# Stories with planetary consciousness



## BronzeOracle (Feb 7, 2015)

Does anyone know any fantasy or SF stories with a planetary consciousness or awareness?  I'm interested in how such a being comes into being, how it is connected with and interacts with other lifeforms, particularly sentient lifeforms, on its world.  

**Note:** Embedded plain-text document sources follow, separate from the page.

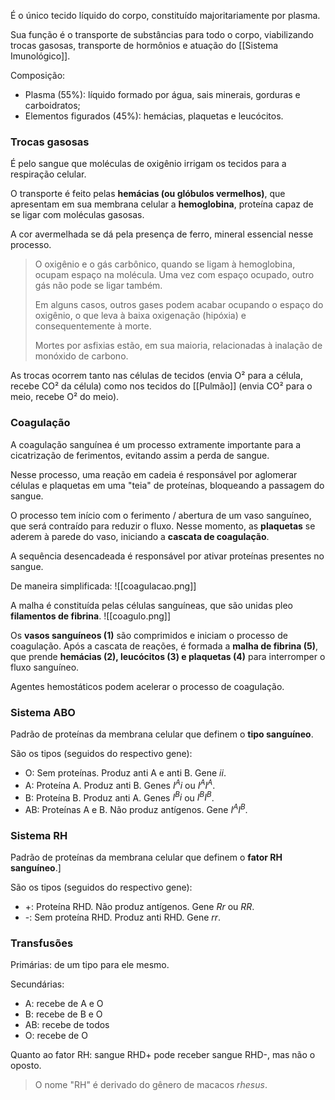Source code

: É o único tecido líquido do corpo, constituído majoritariamente por plasma.

Sua função é o transporte de substâncias para todo o corpo, viabilizando trocas gasosas, transporte de hormônios e atuação do [[Sistema Imunológico]].

Composição:
- Plasma (55%): líquido formado por água, sais minerais, gorduras e carboidratos;
- Elementos figurados (45%): hemácias, plaquetas e leucócitos.


### Trocas gasosas
É pelo sangue que moléculas de oxigênio irrigam os tecidos para a respiração celular.

O transporte é feito pelas **hemácias (ou glóbulos vermelhos)**, que apresentam em sua membrana celular a **hemoglobina**, proteína capaz de se ligar com moléculas gasosas.

A cor avermelhada se dá pela presença de ferro, mineral essencial nesse processo.

> O oxigênio e o gás carbônico, quando se ligam à hemoglobina, ocupam espaço na molécula. Uma vez com espaço ocupado, outro gás não pode se ligar também.
> 
> Em alguns casos, outros gases podem acabar ocupando o espaço do oxigênio, o que leva à baixa oxigenação (hipóxia) e consequentemente à morte.
> 
> Mortes por asfixias estão, em sua maioria, relacionadas à inalação de monóxido de carbono.

As trocas ocorrem tanto nas células de tecidos (envia O² para a célula, recebe CO² da célula) como nos tecidos do [[Pulmão]] (envia CO² para o meio, recebe O² do meio).

### Coagulação
A coagulação sanguínea é um processo extramente importante para a cicatrização de ferimentos, evitando assim a perda de sangue.

Nesse processo, uma reação em cadeia é responsável por aglomerar células e plaquetas em uma "teia" de proteínas, bloqueando a passagem do sangue.

O processo tem início com o ferimento / abertura de um vaso sanguíneo, que será contraído para reduzir o fluxo.
Nesse momento, as **plaquetas** se aderem à parede do vaso, iniciando a **cascata de coagulação**.

A sequência desencadeada é responsável por ativar proteínas presentes no sangue.

De maneira simplificada:
![[coagulacao.png]]

A malha é constituída pelas células sanguíneas, que são unidas pleo **filamentos de fibrina**.
![[coagulo.png]]

Os **vasos sanguíneos (1)** são comprimidos e iniciam o processo de coagulação.
Após a cascata de reações, é formada a **malha de fibrina (5)**, que prende **hemácias (2), leucócitos (3) e plaquetas (4)** para interromper o fluxo sanguíneo.

Agentes hemostáticos podem acelerar o processo de coagulação.

### Sistema ABO
Padrão de proteínas da membrana celular que definem o **tipo sanguíneo**.

São os tipos (seguidos do respectivo gene):
- O: Sem proteínas. Produz anti A e anti B. Gene $ii$.
- A: Proteína A. Produz anti B. Genes $I^{A}i$ ou $I^{A}I^{A}$.
- B: Proteína B. Produz anti A. Genes $I^{B}i$ ou $I^{B}I^{B}$.
- AB: Proteínas A e B. Não produz antígenos. Gene $I^{A}I^{B}$.


### Sistema RH
Padrão de proteínas da membrana celular que definem o **fator RH sanguíneo**.]

São os tipos (seguidos do respectivo gene):
- +: Proteína RHD. Não produz antígenos. Gene $Rr$ ou $RR$.
- -: Sem proteína RHD. Produz anti RHD. Gene $rr$.

### Transfusões
Primárias: de um tipo para ele mesmo.

Secundárias:
- A: recebe de A e O
- B: recebe de B e O
- AB: recebe de todos
- O: recebe de O

Quanto ao fator RH: sangue RHD+ pode receber sangue RHD-, mas não o oposto.

> O nome "RH" é derivado do gênero de macacos *rhesus*.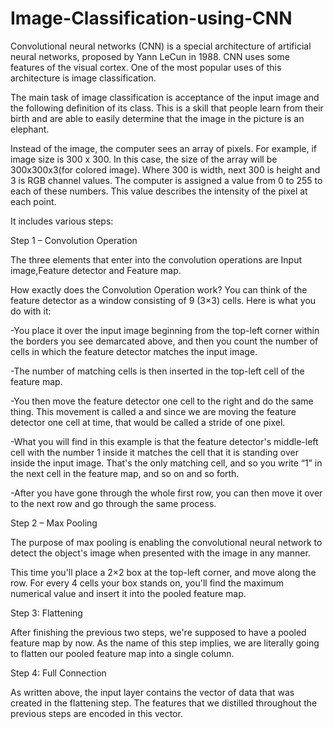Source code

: # Image-Classification-using-CNN

Convolutional neural networks (CNN) is a special architecture of artificial neural networks, proposed by Yann LeCun in 1988. CNN uses some features of the visual cortex. One of the most popular uses of this architecture is image classification.

The main task of image classification is acceptance of the input image and the following definition of its class. This is a skill that people learn from their birth and are able to easily determine that the image in the picture is an elephant. 

Instead of the image, the computer sees an array of pixels. For example, if image size is 300 x 300. In this case, the size of the array will be 300x300x3(for colored image). Where 300 is width, next 300 is height and 3 is RGB channel values. The computer is assigned a value from 0 to 255 to each of these numbers. Тhis value describes the intensity of the pixel at each point.

It includes various steps:

Step 1 – Convolution Operation

The three elements that enter into the convolution operations are Input image,Feature detector and Feature map.

How exactly does the Convolution Operation work?
You can think of the feature detector as a window consisting of 9 (3×3) cells. Here is what you do with it:

-You place it over the input image beginning from the top-left corner within the borders you see demarcated above, and then you count the number of cells in which the feature detector matches the input image.

-The number of matching cells is then inserted in the top-left cell of the feature map.

-You then move the feature detector one cell to the right and do the same thing. This movement is called a and since we are moving the feature detector one cell at time, that would be called a stride of one pixel.

-What you will find in this example is that the feature detector's middle-left cell with the number 1 inside it matches the cell that it is standing over inside the input image. That's the only matching cell, and so you write “1” in the next cell in the feature map, and so on and so forth.

-After you have gone through the whole first row, you can then move it over to the next row and go through the same process.

Step 2 – Max Pooling

The purpose of max pooling is enabling the convolutional neural network to detect the object's image when presented with the image in any manner.

This time you'll place a 2×2 box at the top-left corner, and move along the row. For every 4 cells your box stands on, you'll find the maximum numerical value and insert it into the pooled feature map.

Step 3: Flattening

After finishing the previous two steps, we're supposed to have a pooled feature map by now. As the name of this step implies, we are literally going to flatten our pooled feature map into a single column.

Step 4: Full Connection

As written above, the input layer contains the vector of data that was created in the flattening step. The features that we distilled throughout the previous steps are encoded in this vector.
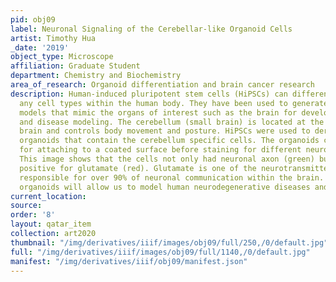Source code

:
 ```yaml
---
pid: obj09
label: Neuronal Signaling of the Cerebellar-like Organoid Cells
artist: Timothy Hua
_date: '2019'
object_type: Microscope
affiliation: Graduate Student
department: Chemistry and Biochemistry
area_of_research: Organoid differentiation and brain cancer research
description: Human-induced pluripotent stem cells (HiPSCs) can differentiate into
  any cell types within the human body. They have been used to generate various organoid
  models that mimic the organs of interest such as the brain for development studying
  and disease modeling. The cerebellum (small brain) is located at the back of the
  brain and controls body movement and posture. HiPSCs were used to derived cerebellar-like
  organoids that contain the cerebellum specific cells. The organoids cells were allowed
  for attaching to a coated surface before staining for different neuronal markers.
  This image shows that the cells not only had neuronal axon (green) but also were
  positive for glutamate (red). Glutamate is one of the neurotransmitters that is
  responsible for over 90% of neuronal communication within the brain. These brain
  organoids will allow us to model human neurodegenerative diseases and cancer.
current_location: 
source: 
order: '8'
layout: qatar_item
collection: art2020
thumbnail: "/img/derivatives/iiif/images/obj09/full/250,/0/default.jpg"
full: "/img/derivatives/iiif/images/obj09/full/1140,/0/default.jpg"
manifest: "/img/derivatives/iiif/obj09/manifest.json"
---
```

I know there's the Gaea-like god in Avatar and I remember a story from the manga Stardust Memories.  Anything else?


----------



## Devor (Feb 7, 2015)

I know there's Mogo, from Green Lantern.  I don't know enough about the character to answer your questions, but here's the link for you:

Mogo - Green Lantern Wiki - DC Comics, Hal Jordan, Green Lantern Corps

I do know he can speak to the people on him, and also through his Green Lantern power ring.


----------



## Hainted (Feb 7, 2015)

Ego the living planet from Marvel comics is the first to spring to mind. The trope is called Genius Loci and TV Tropes has a whole list of them Main/Genius Loci - Television Tropes & Idioms.


----------



## Mythopoet (Feb 7, 2015)

Foundation and Empire by Isaac Asimov
Nemesis by Isaac Asimov
Solaris by Stanislaw Lem

Those are the ones I can think of. There are probably a lot more but I'm not a big sci fi reader.


----------



## Penpilot (Feb 7, 2015)

I think Final Fantasy the movie deals with something along these lines.


----------



## BronzeOracle (Feb 7, 2015)

Thanks everyone!  Ah Solaris - I liked the film with George Clooney, it was a nice change in SF from typical action based stories.  Has anyone seen the earlier movie?


----------